200 pages, softcover ISBN: 0896087271
Yes, revolution is in the air.
I actually read this book a couple of months ago. I've since then passed it on using PaperBackSwap.com. So I don't have it in front of me, but I think I can remember a couple of points and share them because as I'm looking at different situations around the world I feel that Arundhati Roy's analysis is spot on.
The book is a collection of speeches she's made. They're easy reading, and she's very good with the rhetorical thrusts against her targets.
My lessons from this collection:
- Political democracy is no longer a guarantor of the masses' rights because transnational, corporate interests and their local oligarchical allies have become too adept at manipulation of the political apparatus and its buttresses such as intelligence services and media.

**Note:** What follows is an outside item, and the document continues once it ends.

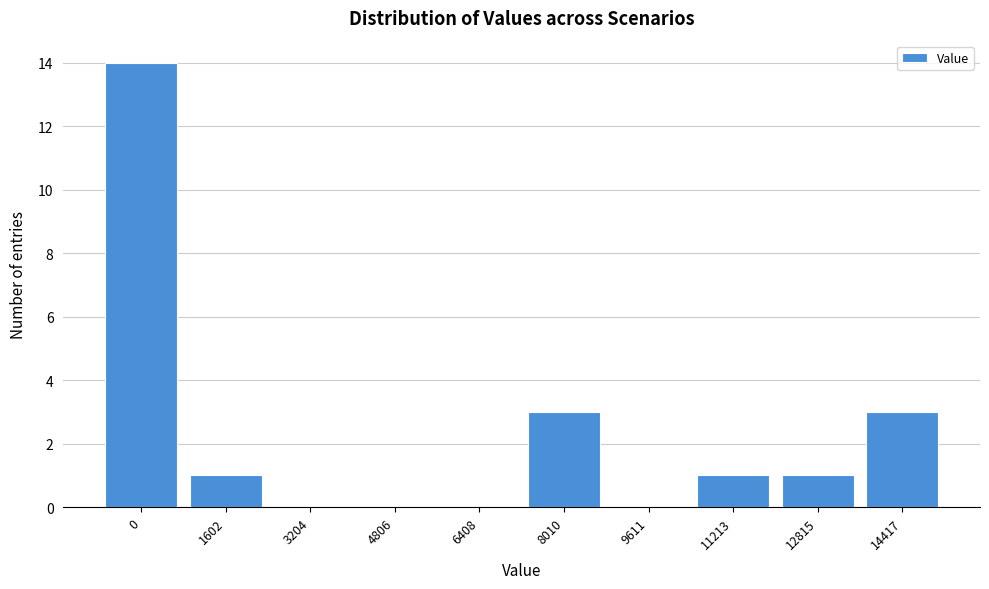

Reading left to right, transcribe all the data shown in this chart.

0=14	1602=1	3204=0	4806=0	6408=0	8010=3	9611=0	11213=1	12815=1	14417=3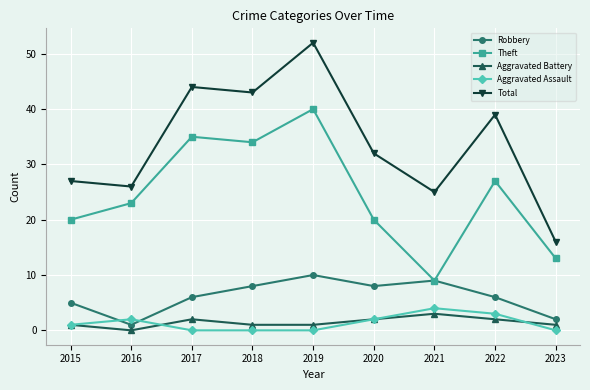

How many values in Aggravated Battery are above zero?

8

- Corporations and their local allies deliberately create ethnic and religious tensions to divert people from solidarity based on class interests. The example Professor Arundhati uses is India's Hindutva movements.
- Solidarity must become transnational in scope and global in outlook (an unedited version which I like better) to have a chance of restraining corporations and their local representative elites.
Similarly, as much as I think a Kurdistan in Northern Iraq is a terrible development, I can understand why Kurds want an independent state.
So I urge Muslims in North America to read this book to understand that until we join others in a more universal, more global perspective on rights beyond our limited "these people are like me, I should support them" reflex response, we're not going to be effective.